Dadurch ergeben sich natürlich schnell interessante Konstellationen in der Gruppe, die sich anfangs ja erst einmal zurechtfinden muss. Für Rollenspielneulinge kann das natürlich schnell überfordern wirken, denn irgendwie müssen sie die zufällig zusammengesetzten Begriffe irgendwie mit Leben füllen. Alternativ kann man sich natürlich auch selber anhand der Tabelle einen eigenen Hintergrund basteln.
Ansonsten ist die Charaktererschaffung unkompliziert und kommt mit wenigen Werten aus. Das Vermitteln der Spielwelt steht im Vordergrund, die Regeln und – passend zum gnadenlosen Irkalla – auch die einzelne Spielfigur nehmen angesichts der beschriebenen Hoffnungslosigkeit nur eine geringe Rolle ein, weswegen diese Gewichtung nur konsequent ist.
Erscheinungsbild
Das Artwork ist im schlichten Schwarz-Weiß gehalten, was die triste Stimmung der Spielwelt gut transportiert. Auch die dargestellten Motive geben bereits beim Durchblättern einen guten Eindruck davon, was den Spieler erwartet. Wesen aus düstersten Alträumen schreiten durch öde Landschaften und wandeln im Schatten monumentaler Bauten, untote Magier vollziehen antikosmische Riten in finsteren Grüften.
Nicht jedes Bild glänzt durch Qualität, aber insgesamt wird Irkalla anschaulich dargestellt. Trotz aller Gewalt in der Spielwelt gibt es keine explizite Darstellung von Splatter- oder Gore-Szenen, dafür eher verstörende Illustrationen, die ihren Schrecken aus der Fremdartigkeit ihrer Motive ziehen.
Fazit
Xas Irkalla ist ein Rollenspiel für eine ganz bestimmte Zielgruppe. Der düstere Hintergrund und die Gewissheit, trotz eines erfolgreichen Abenteuers eigentlich keinen echten Sieg errungen zu haben, sind sicher nicht jedermanns Sache. Wer aber Spaß an beinharter Survival-Action und verstörenden Horror-Elementen hat, wird hier vollauf bedient.

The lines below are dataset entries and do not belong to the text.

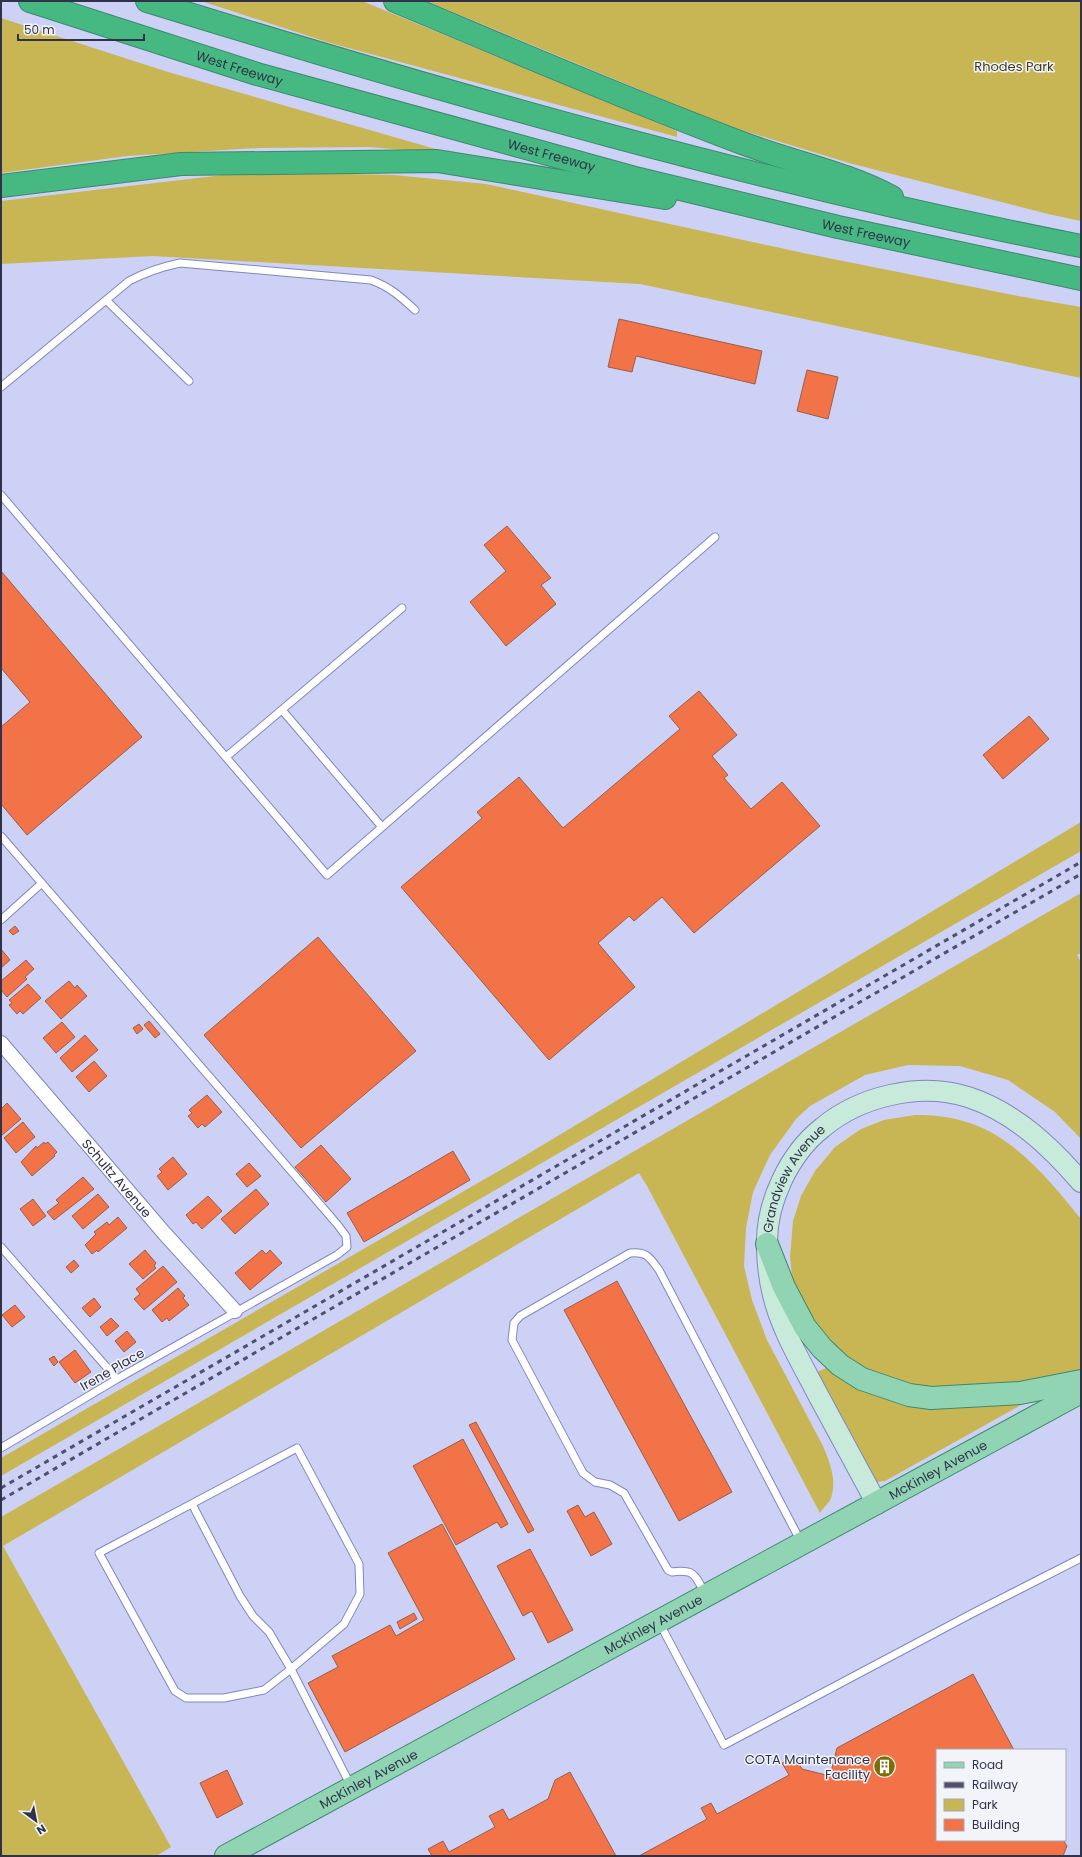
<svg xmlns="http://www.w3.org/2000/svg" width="1082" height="1857" font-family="Poppins,sans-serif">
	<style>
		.green { fill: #c8b654 }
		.building { fill: #f27347; stroke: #9a5e4a }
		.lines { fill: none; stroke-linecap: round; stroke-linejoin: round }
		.service-casing { stroke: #8187bf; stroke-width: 9 }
		.minor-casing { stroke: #8187bf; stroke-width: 16 }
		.secondary-casing { stroke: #8187bf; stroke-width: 22 }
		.primary-casing { stroke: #3e896e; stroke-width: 24 }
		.motorway-casing { stroke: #3e896e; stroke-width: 24 }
		.service { stroke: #fff; stroke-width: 7 }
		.minor { stroke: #fff; stroke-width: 14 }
		.secondary { stroke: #c8eada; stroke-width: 20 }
		.primary { stroke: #90d4b4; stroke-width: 22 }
		.motorway { stroke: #46b882; stroke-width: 22 }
		.rail { stroke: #4d516a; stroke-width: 3; stroke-dasharray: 5 5; stroke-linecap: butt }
		.labels { text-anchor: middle; stroke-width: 3; stroke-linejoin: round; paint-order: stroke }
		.park-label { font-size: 13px; fill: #3f3a22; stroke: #f3f4fa }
		.street-label { font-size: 13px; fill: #2f3249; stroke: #f3f4fa }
		.poi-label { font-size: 13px; fill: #2f3249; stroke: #f3f4fa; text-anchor: end }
	</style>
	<rect width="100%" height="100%" fill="#ccd1f5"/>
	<path class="green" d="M201 1H362L677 131V137L330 43Z
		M426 1H1081V221L1048 214 849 163 725 125Z
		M1 18 168 72 453 154 369 147 258 148 127 156 1 173Z
		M249 172 394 175 486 184 808 254 1018 296 1081 307V378L640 284 153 256 1 264V201Z
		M1081 822V851L1 1476V1458L516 1161Z
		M1081 893V953L1077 955 1081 962V1139L1055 1112 1008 1080 960 1066 908 1065 865 1075 810 1106 796 1119 770 1155 753 1192 746 1228 744 1266 752 1300 767 1340 823 1446C830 1463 837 1480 831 1498 829 1503 823 1508 820 1513L647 1186 639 1173 3 1546 171 1847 156 1856H1V1517Z
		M915 1115C931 1115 947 1116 963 1121 1013 1134 1050 1181 1081 1219V1370L1053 1379 949 1392 879 1380 821 1338 793 1285 790 1257 793 1221 801 1196 815 1171 835 1147 861 1129 884 1120Z
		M831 1366 853 1382 1019 1401 1021 1405 885 1481 876 1482 817 1372Z"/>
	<path class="building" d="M619 319 762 351 755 384 636 356 632 372 608 367Z
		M807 370 838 377 828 419 797 411Z
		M507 526 551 578 541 585 556 604 506 646 470 602 506 571 484 545Z
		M1 571 142 737 27 835 1 804V727L30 702 1 668Z
		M699 691 737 735 712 756 728 775 724 778 751 809 782 782 820 826 694 933 662 897 634 921 629 916 598 943 635 987 549 1060 401 887 482 818 477 812 519 777 563 828 680 729 669 716Z
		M1029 716 1049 739 1003 779 983 755Z
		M15 926 19 931 13 935 9 931Z
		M318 937 416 1051 301 1148 204 1035Z
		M1 949 10 960 1 968Z
		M26 960 34 969 25 977 27 979 7 997 1 990V981Z
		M69 981 75 988 77 985 87 996 61 1019 45 1001Z
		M28 984 41 998 23 1014 20 1011 17 1014 9 1005 12 1003 9 1000Z
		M149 1021 160 1034 155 1038 144 1025Z
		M62 1022 75 1037 56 1053 43 1038Z
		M139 1024 143 1029 137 1034 133 1028Z
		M85 1035 98 1050 72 1072 60 1058Z
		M94 1061 107 1076 89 1092 76 1077Z
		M207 1095 222 1112 205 1127 202 1124 198 1128 188 1116 192 1113 189 1110Z
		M7 1103 21 1119 1 1136V1109Z
		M23 1122 35 1137 16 1153 4 1138Z
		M44 1142 45 1144 48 1142 57 1152 54 1155 55 1156 32 1176 21 1162 36 1146 37 1148Z
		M321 1145 351 1179 326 1202 295 1167Z
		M453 1151 470 1180 364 1242 347 1213Z
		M173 1157 187 1174 168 1190 157 1176 162 1172 159 1169Z
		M249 1163 261 1176 247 1187 236 1174Z
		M83 1177 94 1189 54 1220 47 1212 59 1203 56 1200Z
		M256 1189 269 1204 235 1234 221 1219Z
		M98 1194 109 1207 83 1229 72 1216Z
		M208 1196 222 1211 202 1229 196 1222 193 1224 186 1215Z
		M33 1199 46 1216 33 1226 20 1209Z
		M118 1217 127 1228 98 1252 97 1250 92 1254 85 1245 96 1234 94 1232 107 1222 109 1225Z
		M145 1250 156 1263 154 1266 156 1268 143 1279 129 1264Z
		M262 1250 266 1254 270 1250 282 1263 250 1290 235 1273Z
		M74 1260 79 1266 71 1273 66 1267Z
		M163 1266 177 1282 144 1310 134 1299 140 1294 136 1289Z
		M617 1281 732 1492 679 1521 564 1310Z
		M178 1288 185 1296 183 1298 189 1305 169 1321 167 1318 162 1322 152 1310Z
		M94 1298 101 1307 90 1317 82 1308Z
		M15 1305 25 1317 12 1327 2 1315Z
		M111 1318 119 1326 107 1336 100 1327Z
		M127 1331 136 1342 124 1352 115 1341Z
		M75 1350 91 1372 75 1383 59 1362Z
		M54 1356 58 1362 54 1366 49 1359Z
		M476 1422 534 1530 528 1533 469 1425Z
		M463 1439 508 1524 501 1528 497 1522 456 1545 413 1466Z
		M578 1505 585 1517 594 1512 612 1544 591 1556 567 1511Z
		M442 1524 515 1659 345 1752 308 1683 338 1667 332 1656 390 1625 396 1636 424 1620 388 1553Z
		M530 1549 573 1630 548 1643 532 1611 523 1616 497 1566Z
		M414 1613 417 1619 400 1629 397 1622Z
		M973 1674 1014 1750H937V1840H1063L1067 1846 1063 1856H639L707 1819 701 1808 711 1803 717 1814 789 1775 782 1763 795 1756 802 1769 830 1776 837 1748Z
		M227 1770 243 1804 217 1818 200 1783Z
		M570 1772 616 1856H432L428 1849 443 1841 449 1852 495 1827 489 1816 503 1809 509 1820 548 1799 555 1780Z"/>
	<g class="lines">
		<defs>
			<path id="service" d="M106 300 189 381
				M1 387 129 281C146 272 161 267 180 263L371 280C390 287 401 297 415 310
				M1 495 327 875 715 537
				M282 710 382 827
				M226 757 402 608
				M1 836 337 1224 346 1236 347 1247 337 1255 117 1379 1 1448
				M1 920 42 883
				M1 1247 117 1379
				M192 1504 240 1596 253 1616 269 1632 291 1669 264 1690 224 1698H186L175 1691 99 1553 297 1448 359 1564 360 1594 344 1624 291 1669 351 1786
				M705 1594C695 1575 695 1569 672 1572L668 1570 624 1493 610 1485 595 1482 583 1473 512 1340 514 1323 520 1316 630 1253C647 1251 650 1258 659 1270L801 1542
				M660 1624 724 1745 973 1613 1081 1558"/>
			<g id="minor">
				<path id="s1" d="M1 1043 165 1234 235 1311"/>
			</g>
			<g id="secondary">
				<path id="s2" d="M877 1504C857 1467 837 1430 817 1393 801 1362 781 1329 773 1295 769 1279 767 1261 767 1245 766 1203 789 1154 822 1128 860 1096 920 1082 968 1097 1014 1112 1050 1146 1081 1182"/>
			</g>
			<g id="primary">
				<path d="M767 1244 784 1287 805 1327 822 1348 840 1365 862 1379 909 1395 931 1398 1020 1393 1081 1381"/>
				<path id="s3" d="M226 1856 1081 1392"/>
			</g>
			<g id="motorway">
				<path id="s4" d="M30 1 257 74 639 179 838 227 1081 279"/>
				<path d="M147 1C455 96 765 184 1081 246"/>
				<path d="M395 1C510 49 625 99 742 143 792 162 845 172 892 197"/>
				<path d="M1 186 181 164 437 161 665 198"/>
			</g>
		</defs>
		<use href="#service" class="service-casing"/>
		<use href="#minor" class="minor-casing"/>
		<use href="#secondary" class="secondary-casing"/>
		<use href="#primary" class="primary-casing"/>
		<use href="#motorway" class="motorway-casing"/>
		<use href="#service" class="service"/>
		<use href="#minor" class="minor"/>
		<use href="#secondary" class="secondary"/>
		<use href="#primary" class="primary"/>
		<use href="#motorway" class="motorway"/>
		<path class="rail" d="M1 1488 1081 862
			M1 1500 1081 874"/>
	</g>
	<defs>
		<symbol id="building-disc" viewBox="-11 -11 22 22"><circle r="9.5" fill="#7c6d08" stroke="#f3f4fa"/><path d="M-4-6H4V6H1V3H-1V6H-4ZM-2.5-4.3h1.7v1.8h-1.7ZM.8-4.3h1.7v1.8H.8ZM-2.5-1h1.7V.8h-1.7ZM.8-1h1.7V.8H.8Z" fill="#fff"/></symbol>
	</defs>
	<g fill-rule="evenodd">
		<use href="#building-disc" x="872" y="1754" width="25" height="25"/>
	</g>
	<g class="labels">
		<g class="park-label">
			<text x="1014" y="71">Rhodes Park</text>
		</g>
		<g class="street-label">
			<text dy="5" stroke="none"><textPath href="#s4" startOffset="220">West Freeway</textPath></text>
			<text dy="5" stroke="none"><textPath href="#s4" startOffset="544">West Freeway</textPath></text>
			<text dy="5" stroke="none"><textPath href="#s4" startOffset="868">West Freeway</textPath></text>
			<text dy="5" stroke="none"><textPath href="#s1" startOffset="178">Schultz Avenue</textPath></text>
			<text dy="5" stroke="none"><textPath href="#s2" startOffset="358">Grandview Avenue</textPath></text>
			<text transform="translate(112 1369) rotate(-30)" y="5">Irene Place</text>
			<text dy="5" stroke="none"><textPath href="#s3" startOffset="810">McKinley Avenue</textPath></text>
			<text dy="5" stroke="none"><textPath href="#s3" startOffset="486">McKinley Avenue</textPath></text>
			<text dy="5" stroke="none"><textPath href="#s3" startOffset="162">McKinley Avenue</textPath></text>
		</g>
		<g class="poi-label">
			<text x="870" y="1764">COTA Maintenance<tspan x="870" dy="15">Facility</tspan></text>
		</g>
	</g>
	<rect width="1082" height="1857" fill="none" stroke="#2f3249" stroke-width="4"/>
	<rect x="936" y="1749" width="130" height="92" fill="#f3f4fa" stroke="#a5a6b3"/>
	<rect x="944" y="1762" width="20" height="6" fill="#90d4b4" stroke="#a5a6b3"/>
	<text x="972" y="1769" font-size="12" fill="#2f3249">Road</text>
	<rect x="944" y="1782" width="20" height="6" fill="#4d516a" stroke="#a5a6b3"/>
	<text x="972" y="1789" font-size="12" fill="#2f3249">Railway</text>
	<rect x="944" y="1799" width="20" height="12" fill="#c8b654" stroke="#a5a6b3"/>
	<text x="972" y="1809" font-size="12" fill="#2f3249">Park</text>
	<rect x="944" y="1819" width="20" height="12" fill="#f27347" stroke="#a5a6b3"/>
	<text x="972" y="1829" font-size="12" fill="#2f3249">Building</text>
	<g transform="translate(36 1821) rotate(148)" stroke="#f3f4fa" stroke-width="3" paint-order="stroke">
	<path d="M0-3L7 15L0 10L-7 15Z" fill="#2f3249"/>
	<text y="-6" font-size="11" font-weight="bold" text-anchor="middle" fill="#2f3249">N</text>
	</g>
	<path d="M18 34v6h126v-6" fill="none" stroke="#2f3249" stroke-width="2"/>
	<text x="24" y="34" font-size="12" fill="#2f3249" stroke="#f3f4fa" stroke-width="3" paint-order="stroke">50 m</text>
</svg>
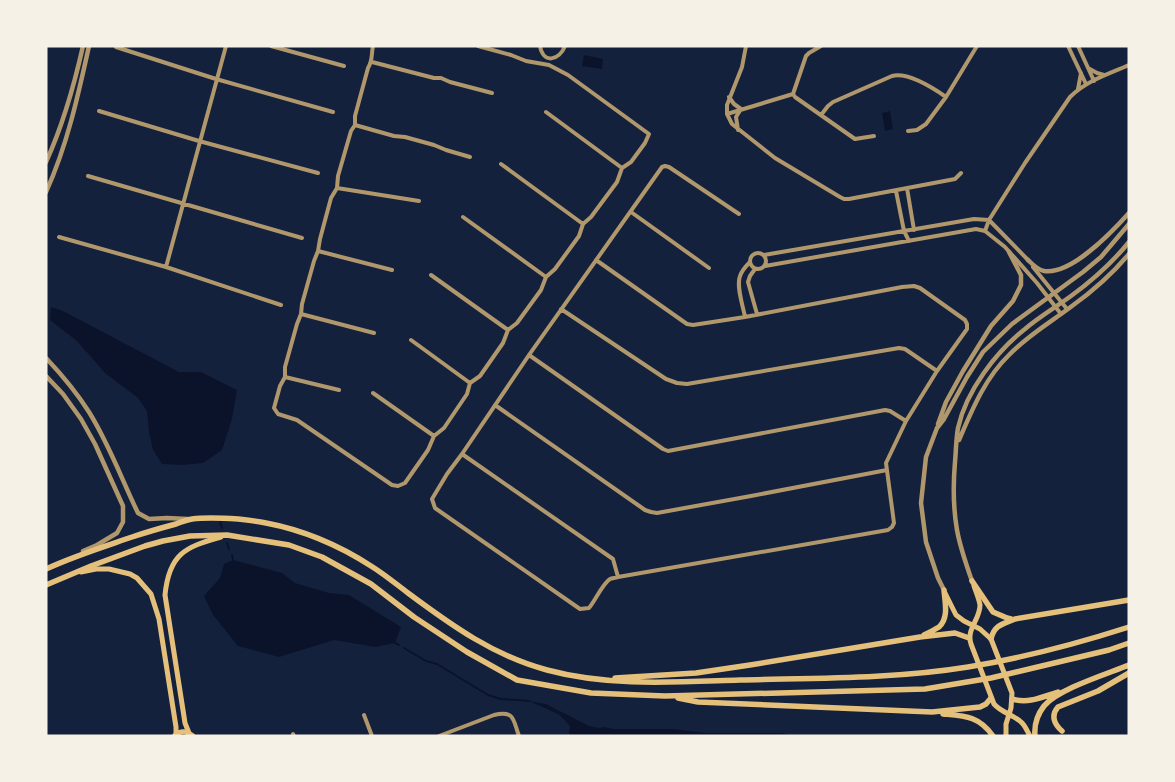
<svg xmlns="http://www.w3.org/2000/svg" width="1175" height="782" font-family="Mulish,sans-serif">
	<rect width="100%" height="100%" fill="#14213d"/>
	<!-- water -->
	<path fill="#0b132b" d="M584,55l19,4 -1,10 -20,-3z
		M890,111l3,18 -8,2 -3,-18z
		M51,307l10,3 118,62h22l36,18 -5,29 -10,31 -19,13 -21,2 -20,-1 -9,-14 -4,-18 -2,-21 -9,-13 -33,-25 -28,-32 -27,-21z
		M233,560l49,13 13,10 34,10 20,2 52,32 -6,16 -20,4 -41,-7 -55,17 -41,-11 -25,-31 -9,-19 16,-18 4,-14z
		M529,701l17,3 43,22 10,2 5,-1 9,2h61l31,4h78l8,3h-220l-2,-3 1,-7 -10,-11z"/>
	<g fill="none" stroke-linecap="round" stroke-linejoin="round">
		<!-- stream -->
		<path stroke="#0b132b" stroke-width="2" d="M220,522l2,6
			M227,543l2,6
			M232,555l1,5
			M395,643l4,2
			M404,648l22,13 11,3 51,31 13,4 18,1 10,1
			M1046,735v1"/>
		<!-- minor -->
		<path stroke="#b1986c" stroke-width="4" d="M271,46l73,20
			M373,46c-2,9 0,14 -5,22l-13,48v9l-4,6 -13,45 -1,12 -6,10 -11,41 -2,12 -4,10 -12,43 -1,10 -4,10 -12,43v10l-5,9 -6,22 4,6 19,6 95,65 6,1 7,-3 23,-33 6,-14 10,-8 23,-34 3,-11 10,-7 23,-33 5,-13 9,-7 24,-33 5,-13 9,-8 24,-33 4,-12 8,-7 26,-35 5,-14 9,-6 14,-19 4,-9 -81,-59 -19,-10 -23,-4 -15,-6 -33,-9
			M540,46c3,18 19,15 25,0
			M746,46l-4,21 -15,38v9l5,10 43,34 65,39 4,2h5l106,-20 6,-6
			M1068,46l18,38
			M1078,46l16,35
			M116,47l100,32 117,33
			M372,62l62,16h7l9,4 42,11
			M1088,68l9,5 7,2
			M1078,89l3,-16
			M793,94l2,3 60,42 19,-3
			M793,94l13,-38 3,-3 12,-7
			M729,97l5,7 7,5 -5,8 2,13
			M99,111l100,30 119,32
			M546,112l76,56
			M727,114l66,-20
			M821,115l7,-9 5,-4 59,-26c16,-4 41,12 54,21
			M355,125l39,11 11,1 29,8 12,5 24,7
			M908,131l9,-1 9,-6 20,-27 31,-51
			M501,164l82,60
			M88,176l214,62
			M337,188l82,13
			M907,188l7,42
			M896,191l8,40 5,10
			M631,212l78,56
			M463,217l83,60
			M985,231l4,-11 36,-57 45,-66c16,-16 38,-23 59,-32
			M59,237l107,30 115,38
			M318,251l74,19
			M750 261a8 8 0 1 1 16 0a8 8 0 1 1-16 0Z
			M764,255l210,-36 15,1 40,41
			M596,260l91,64 6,1 52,-8 157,-30 12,-1 6,2 45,32 2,4v5l-30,42 -31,50 -20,42 8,60 -2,4 -4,3 -270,47c-3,1 -6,1 -8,2 -7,4 -15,22 -21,29l-9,1 -145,-101 -3,-9 15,-25 15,-20 67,-99 133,-188 3,-1 4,1 70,47
			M765,266l211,-37 9,2 20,16 32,36 24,31
			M166,267l60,-221
			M1033,267l34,42
			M755,269l-5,7 -2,6 9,32
			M431,275l77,55
			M561,309l105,70 11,4 10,1 212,-36 6,1 32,22
			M301,314l73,19
			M745,317c-2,-11 -9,-31 -5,-41 2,-6 6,-10 10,-14
			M411,340l59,43
			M529,355l134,94 5,2 217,-41 5,1 16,10
			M285,377l54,13
			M373,393l61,43
			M495,405l150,105 6,2 6,1 94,-17 136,-26
			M462,454l151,105 5,18
			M364,715l8,21
			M293,734l1,2
			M439,736l55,-21c21,-5 19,5 25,21"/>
		<!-- tertiary -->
		<path stroke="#b1986c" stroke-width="4.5" d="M46,162c17,-37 28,-76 37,-116
			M46,192c21,-46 32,-96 43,-146
			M1028,260c4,4 10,10 16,11 27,4 68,-39 85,-58
			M46,358c16,17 31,35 43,54 20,32 33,68 49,101l11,6 18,-1 21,1
			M46,376l17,18 18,25 14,25 28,62v16l-6,11 -20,12 -14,6
			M938,424l8,-22 17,-31 28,-45 22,-25 8,-16v-10l-12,-23
			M959,440c13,-30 26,-62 50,-85 19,-20 42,-33 63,-49 21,-15 40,-32 57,-52
			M972,581c-6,-17 -12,-34 -15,-51 -4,-23 -4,-45 -2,-68 1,-11 1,-23 3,-34 8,-37 38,-76 67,-99 14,-12 31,-22 46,-33 22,-16 41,-33 58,-54
			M944,590l-6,-12 -12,-36 -5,-39 5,-46 11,-29 7,-9 23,-42 16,-25 29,-28 71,-52 18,-15 28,-33"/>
		<!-- secondary -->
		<path stroke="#e5c07b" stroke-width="5" d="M81,572l15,-3h13l21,5 7,4 14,16 8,25 17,108v7
			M974,586c2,6 5,13 6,19 0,15 -14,24 -9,39l23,60c8,9 18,10 27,18 4,3 6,9 9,14
			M945,593l11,22 8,6 16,8 11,10 21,54 -1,15 -5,16v12
			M189,733l-4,-10 -20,-128c4,-41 20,-48 56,-58
			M175,735c6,-5 12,-4 18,1"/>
		<!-- trunk -->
		<path stroke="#e5c07b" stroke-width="5.5" d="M46,569c28,-13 57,-22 86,-32 15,-5 29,-9 44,-13 5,-2 10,-4 16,-5 15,-2 31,-1 46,0 9,1 19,2 28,4 37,7 74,23 105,43 13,8 25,18 37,27 43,32 86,63 139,77 63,17 129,12 193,10 76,-2 154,-1 228,-13 55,-9 108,-23 161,-40
			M972,581l21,31 14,6 4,1
			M46,585l45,-19 54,-20 18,-5 27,-5 37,-1 62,10 33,12 49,27 43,33 53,35 50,28 74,13 74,3 260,-7 66,-11 118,-28 20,-7
			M924,635c4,-2 10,-5 15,-8 10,-9 6,-25 5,-37
			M991,639c3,-14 12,-15 24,-20l114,-19
			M615,678l81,-5 54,-8 170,-28 35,-4 14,5
			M678,698l20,4 234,10 48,-5 6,-3 5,-6
			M1012,699c17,5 30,-2 46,-7
			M943,714c22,2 36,2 50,22
			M1062,731c-7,-6 -12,-15 -4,-24l40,-16 31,-18
			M1035,736c-1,-11 2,-21 9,-30 14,-17 63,-32 85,-41"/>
	</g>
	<!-- border -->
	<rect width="1175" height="782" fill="none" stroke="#f6f1e7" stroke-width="95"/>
</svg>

Diese Andersartigkeit bietet Wiedererkennungswert, macht den Einstieg aber ein bisschen sperriger, als bei anderen Rollenspielen. Zumindest der Spielleiter muss sich intensiv mit der Welt beschäftigen und eine gewisse Menge an okkultistischen Fachbegriffen wälzen, um sie ganz zu erschließen. Eine kompaktere Übersicht über die Spielwelt Irkalla wäre da sinnvoll gewesen, das Buch geht aber meistens direkt ins Detail.
Ob langfristige Kampagnen mit Xas Irkalla umsetzbar sind, ist nach dem ersten Eindruck schwer einzuschätzen. Wer aber gerne einmal mit seiner Gruppe eine düstere Alternative testen möchte, bekommt direkt zwei stimmungsvolle Abenteuer im Grundregelwerk serviert, die einen guten Überblick darüber geben, was die Spieler erwartet.
Da die digitale Version auch für schmale Geldbeutel erschwinglich ist, kann man eigentlich ohne Bedenken zugreifen – zumindest dann, wenn einen die Beschreibung nicht abschreckt. Wer am Setting gefallen findet, mit Strain vertraut ist und ähnlich getaktete Mitspieler hat, wird mit Xas Irkalla einige spannende Spielstunden erleben.